How banks and other financial institutions account for dynamic risk management activities in their financial statements is being retooled as the International Accounting Standards Board investigates new rules regarding macro hedging.

The IASB, the body which oversees the International Financial Reporting Standards, released last week a discussion paper on accounting for macro hedging. The goal is to come up with new rules that will “better reflect” the realities of macro hedging. According to IASB, many banks and other institutions manage interest rate risks and other risks dynamically on a portfolio basis, instead of on an individual contract basis. Because those risks and how they are managed change over time, that continuous process is difficult to account for under the current reporting rules, the IASB said.

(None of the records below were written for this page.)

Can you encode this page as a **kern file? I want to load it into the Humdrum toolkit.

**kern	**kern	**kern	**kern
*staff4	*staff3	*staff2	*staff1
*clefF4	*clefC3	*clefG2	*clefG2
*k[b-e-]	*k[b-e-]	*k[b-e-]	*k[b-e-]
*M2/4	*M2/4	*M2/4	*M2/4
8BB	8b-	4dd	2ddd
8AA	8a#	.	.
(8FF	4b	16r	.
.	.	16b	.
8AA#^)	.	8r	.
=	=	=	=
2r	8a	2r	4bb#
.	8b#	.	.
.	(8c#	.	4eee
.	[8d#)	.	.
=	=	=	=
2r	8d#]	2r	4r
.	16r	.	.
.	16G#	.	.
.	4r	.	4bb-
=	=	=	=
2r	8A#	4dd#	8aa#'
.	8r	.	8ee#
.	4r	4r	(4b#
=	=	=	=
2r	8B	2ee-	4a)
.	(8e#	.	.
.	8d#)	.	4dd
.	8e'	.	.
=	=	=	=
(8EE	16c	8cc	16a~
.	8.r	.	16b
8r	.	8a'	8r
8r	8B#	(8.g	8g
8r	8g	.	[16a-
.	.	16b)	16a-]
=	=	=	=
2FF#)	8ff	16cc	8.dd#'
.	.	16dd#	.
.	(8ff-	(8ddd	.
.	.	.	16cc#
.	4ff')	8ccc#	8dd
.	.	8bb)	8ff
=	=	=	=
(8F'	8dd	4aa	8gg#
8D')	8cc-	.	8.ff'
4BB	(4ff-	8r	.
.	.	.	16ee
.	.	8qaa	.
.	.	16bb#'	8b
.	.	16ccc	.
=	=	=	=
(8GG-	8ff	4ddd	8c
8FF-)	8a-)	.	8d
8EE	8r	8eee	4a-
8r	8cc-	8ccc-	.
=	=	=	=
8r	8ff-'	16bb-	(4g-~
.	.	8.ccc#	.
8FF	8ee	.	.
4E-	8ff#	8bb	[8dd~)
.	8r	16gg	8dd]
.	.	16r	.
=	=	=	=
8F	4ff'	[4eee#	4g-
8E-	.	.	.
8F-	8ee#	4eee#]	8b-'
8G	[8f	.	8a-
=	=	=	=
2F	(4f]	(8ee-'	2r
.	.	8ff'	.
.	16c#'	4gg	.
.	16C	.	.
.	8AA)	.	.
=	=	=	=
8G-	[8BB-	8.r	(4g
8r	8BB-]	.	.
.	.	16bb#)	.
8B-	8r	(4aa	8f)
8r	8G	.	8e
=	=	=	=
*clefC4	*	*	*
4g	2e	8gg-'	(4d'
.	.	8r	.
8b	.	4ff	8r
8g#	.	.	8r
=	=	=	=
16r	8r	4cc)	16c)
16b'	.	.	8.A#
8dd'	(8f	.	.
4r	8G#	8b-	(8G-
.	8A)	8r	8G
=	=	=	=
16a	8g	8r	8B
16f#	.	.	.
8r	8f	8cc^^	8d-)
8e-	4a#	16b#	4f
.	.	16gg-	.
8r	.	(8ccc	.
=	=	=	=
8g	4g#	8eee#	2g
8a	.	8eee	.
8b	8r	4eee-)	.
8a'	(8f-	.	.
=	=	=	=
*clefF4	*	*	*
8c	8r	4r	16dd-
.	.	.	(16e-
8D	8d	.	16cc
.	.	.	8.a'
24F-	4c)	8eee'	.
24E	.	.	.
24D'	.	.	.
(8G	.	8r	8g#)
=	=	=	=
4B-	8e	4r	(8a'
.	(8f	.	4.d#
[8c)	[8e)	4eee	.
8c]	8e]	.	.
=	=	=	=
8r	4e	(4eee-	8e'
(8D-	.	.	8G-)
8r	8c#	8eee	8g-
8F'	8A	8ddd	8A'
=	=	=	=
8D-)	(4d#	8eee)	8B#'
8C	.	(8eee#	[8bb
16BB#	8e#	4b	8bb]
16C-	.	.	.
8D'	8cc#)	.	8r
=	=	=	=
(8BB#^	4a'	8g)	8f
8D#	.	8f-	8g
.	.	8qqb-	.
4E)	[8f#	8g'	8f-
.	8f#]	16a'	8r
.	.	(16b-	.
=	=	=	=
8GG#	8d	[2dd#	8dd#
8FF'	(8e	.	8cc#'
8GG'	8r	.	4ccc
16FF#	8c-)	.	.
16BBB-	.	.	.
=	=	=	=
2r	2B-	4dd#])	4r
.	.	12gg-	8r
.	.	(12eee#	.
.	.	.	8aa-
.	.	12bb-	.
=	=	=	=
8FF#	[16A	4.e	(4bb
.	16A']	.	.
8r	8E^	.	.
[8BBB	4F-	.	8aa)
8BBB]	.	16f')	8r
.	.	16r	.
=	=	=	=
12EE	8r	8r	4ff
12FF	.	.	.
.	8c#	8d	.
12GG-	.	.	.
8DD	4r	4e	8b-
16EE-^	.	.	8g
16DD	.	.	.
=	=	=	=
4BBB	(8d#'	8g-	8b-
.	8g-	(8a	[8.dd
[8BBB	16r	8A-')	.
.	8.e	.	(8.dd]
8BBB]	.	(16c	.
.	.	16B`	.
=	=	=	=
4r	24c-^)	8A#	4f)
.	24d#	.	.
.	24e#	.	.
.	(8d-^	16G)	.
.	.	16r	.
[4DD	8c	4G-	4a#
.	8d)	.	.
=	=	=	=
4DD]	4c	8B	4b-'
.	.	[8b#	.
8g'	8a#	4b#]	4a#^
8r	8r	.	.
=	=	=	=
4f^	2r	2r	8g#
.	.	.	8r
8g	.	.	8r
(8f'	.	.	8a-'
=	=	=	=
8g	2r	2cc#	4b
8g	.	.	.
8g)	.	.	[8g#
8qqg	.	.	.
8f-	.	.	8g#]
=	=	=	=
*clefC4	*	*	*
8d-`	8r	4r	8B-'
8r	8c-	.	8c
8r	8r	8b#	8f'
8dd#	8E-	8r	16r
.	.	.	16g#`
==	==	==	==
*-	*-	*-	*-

The IASB has been working to replace the current accounting rules, IAS 39 Financial Instruments, with an updated standard known as IFRS 9 Financial Instruments, an initiative triggered by the financial collapse. In order to tackle the complex issue and seek input from a greater number of constituents, the IASB split off the rules dealing with macro hedging as a separate project.

“Current requirements make it difficult to faithfully represent dynamic risk management in entities' financial statements and can increase operational complexity,” IASB Chairman Hans Hoogervorst said in a statement. “This Discussion Paper sets out preliminary views on an accounting approach that better reflects the economics of dynamic risk management as compared to the current accounting requirements. Users of financial statements will also benefit from presentation that shows how dynamic risk management has affected an entity's profit or loss.”

Andrew Spooner, financial instruments lead partner at Deloitte, told AccountancyAge that if approved as proposed, the new approach would “fundamentally change banks' accounting for lending and deposits.”

“The discussion paper purposely asks more questions than the IASB has answers for,” Spooner told the publication. “It is the start of what will be a long journey to solve the ongoing debate as to how to best account for banks' macro hedging of interest rates.”

The possible approach put forward in the discussion paper is known as the portfolio revaluation approach (PRA). The IASB said the proposal calls for:

·         Exposures that are risk-managed using macro hedging would be revalued for changes in managed risk through profit or loss.

·         Fair value changes arising from risk management instruments like derivatives also would be recognized in profit or loss.

·         The success of an entity's macro hedging would be captured by the net effect of the above measurements in profit or loss.

·         Fair valuation of risk exposures that are managed with macro hedging would not be required.

·         Entities would be subject to more comprehensive disclosure requirements regarding macro hedging activities.

The discussion paper is available for comment until 17 October. The IASB also plans to do outreach to solicit more feedback on the issue.